EXERCISE INPUTS –

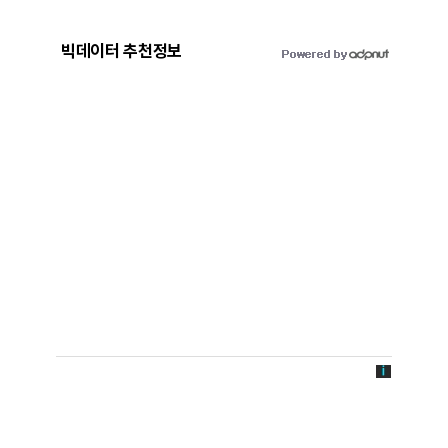
빅데이터 추천정보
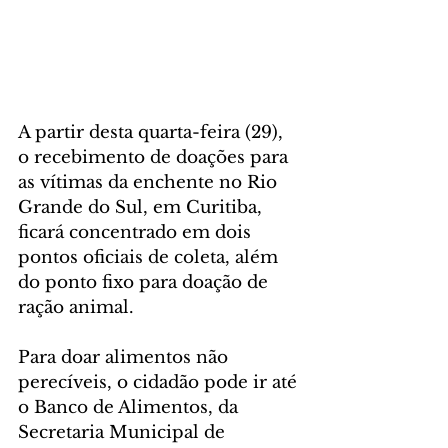
A partir desta quarta-feira (29), 
o recebimento de doações para 
as vítimas da enchente no Rio 
Grande do Sul, em Curitiba, 
ficará concentrado em dois 
pontos oficiais de coleta, além 
do ponto fixo para doação de 
ração animal.
Para doar alimentos não 
perecíveis, o cidadão pode ir até 
o Banco de Alimentos, da 
Secretaria Municipal de 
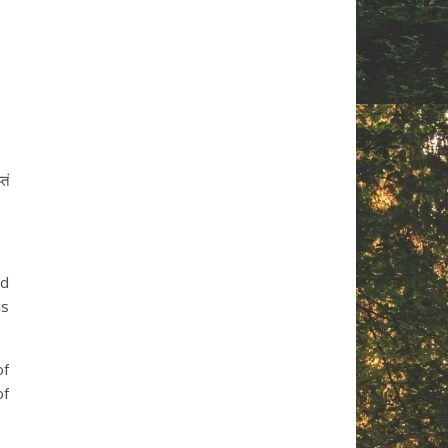
तं
ed
is
of
of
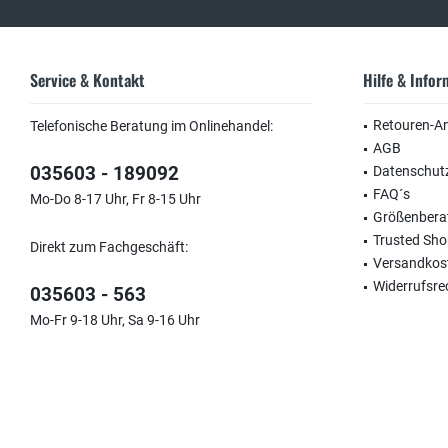
Service & Kontakt
Hilfe & Info
Retouren-A
Telefonische Beratung im Onlinehandel:
AGB
035603 - 189092
Datenschut
FAQ´s
Mo-Do 8-17 Uhr, Fr 8-15 Uhr
Größenbera
Trusted Sh
Direkt zum Fachgeschäft:
Versandkos
Widerrufsre
035603 - 563
Mo-Fr 9-18 Uhr, Sa 9-16 Uhr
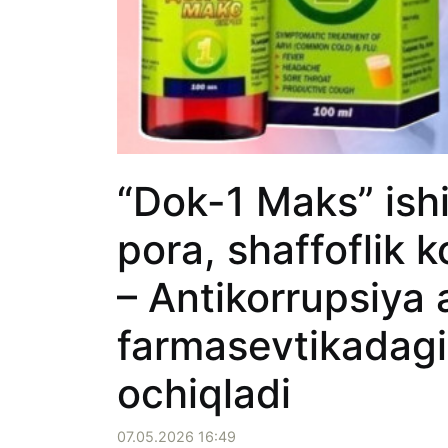
“Dok-1 Maks” ishi
pora, shaffoflik 
– Antikorrupsiya 
farmasevtikadagi x
ochiqladi
07.05.2026 16:49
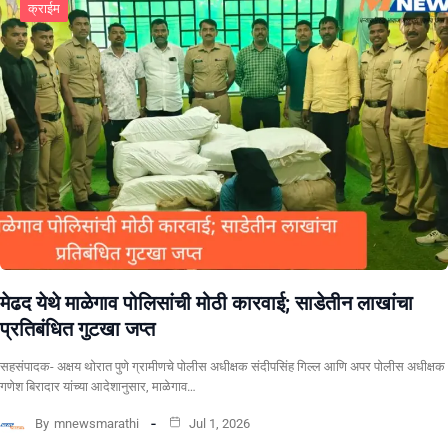
क्राईम
​मेढद येथे माळेगाव पोलिसांची मोठी कारवाई; साडेतीन लाखांचा
प्रतिबंधित गुटखा जप्त
सहसंपादक- अक्षय थोरात पुणे ग्रामीणचे पोलीस अधीक्षक संदीपसिंह गिल्ल आणि अपर पोलीस अधीक्षक
गणेश बिरादार यांच्या आदेशानुसार, माळेगाव…
By
mnewsmarathi
Jul 1, 2026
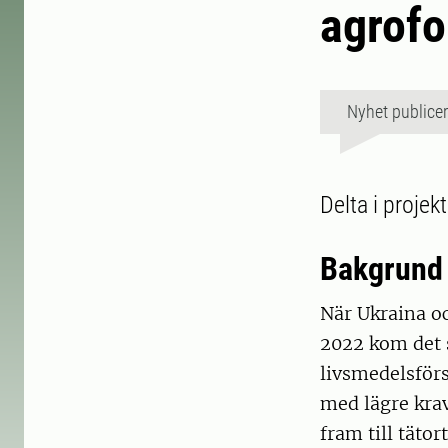
agrofo
Nyhet publice
Delta i projek
Bakgrund
När Ukraina o
2022 kom det s
livsmedelsför
med lägre kra
fram till täto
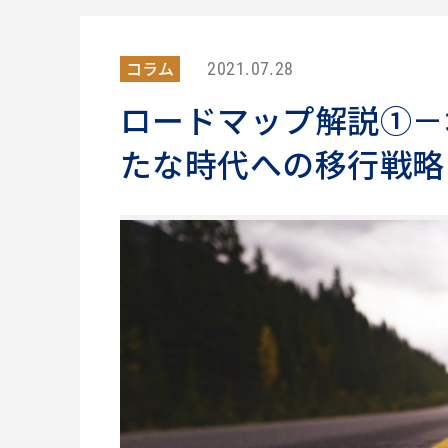
コラム
2021.07.28
ロードマップ解説①－
たな時代への移行戦略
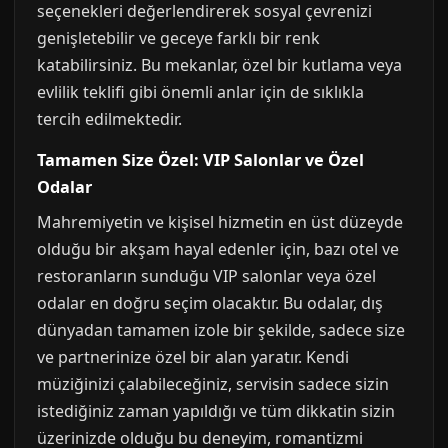
seçenekleri değerlendirerek sosyal çevrenizi
genişletebilir ve geceye farklı bir renk
katabilirsiniz. Bu mekanlar, özel bir kutlama veya
evlilik teklifi gibi önemli anlar için de sıklıkla
tercih edilmektedir.
Tamamen Size Özel: VIP Salonlar ve Özel
Odalar
Mahremiyetin ve kişisel hizmetin en üst düzeyde
olduğu bir akşam hayal edenler için, bazı otel ve
restoranların sunduğu VIP salonlar veya özel
odalar en doğru seçim olacaktır. Bu odalar, dış
dünyadan tamamen izole bir şekilde, sadece size
ve partnerinize özel bir alan yaratır. Kendi
müziğinizi çalabileceğiniz, servisin sadece sizin
istediğiniz zaman yapıldığı ve tüm dikkatin sizin
üzerinizde olduğu bu deneyim, romantizmi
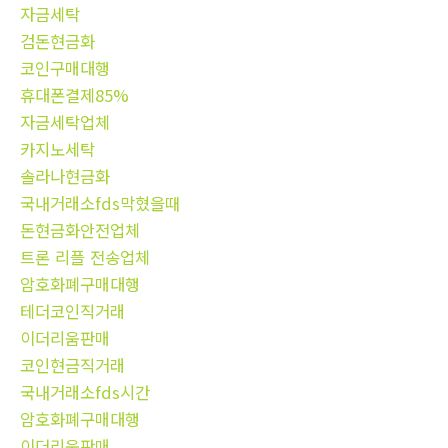
자금세탁
검돈현금화
코인구매대행
휴대폰결제85%
자금세탁업체
카지노세탁
솔라나현금화
국내거래소fds막혔을때
돈현금화안전업체
트론 리플 전송업체
암호화폐구매대행
테더코인직거래
이더리움판매
코인현금직거래
국내거래소fds시간
암호화폐구매대행
이더리움판매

TASK PROMPT –
Write out every line of the data that holds the word "sadece".

EXERCISE SOLUTION –
dünyadan tamamen izole bir şekilde, sadece size
müziğinizi çalabileceğiniz, servisin sadece sizin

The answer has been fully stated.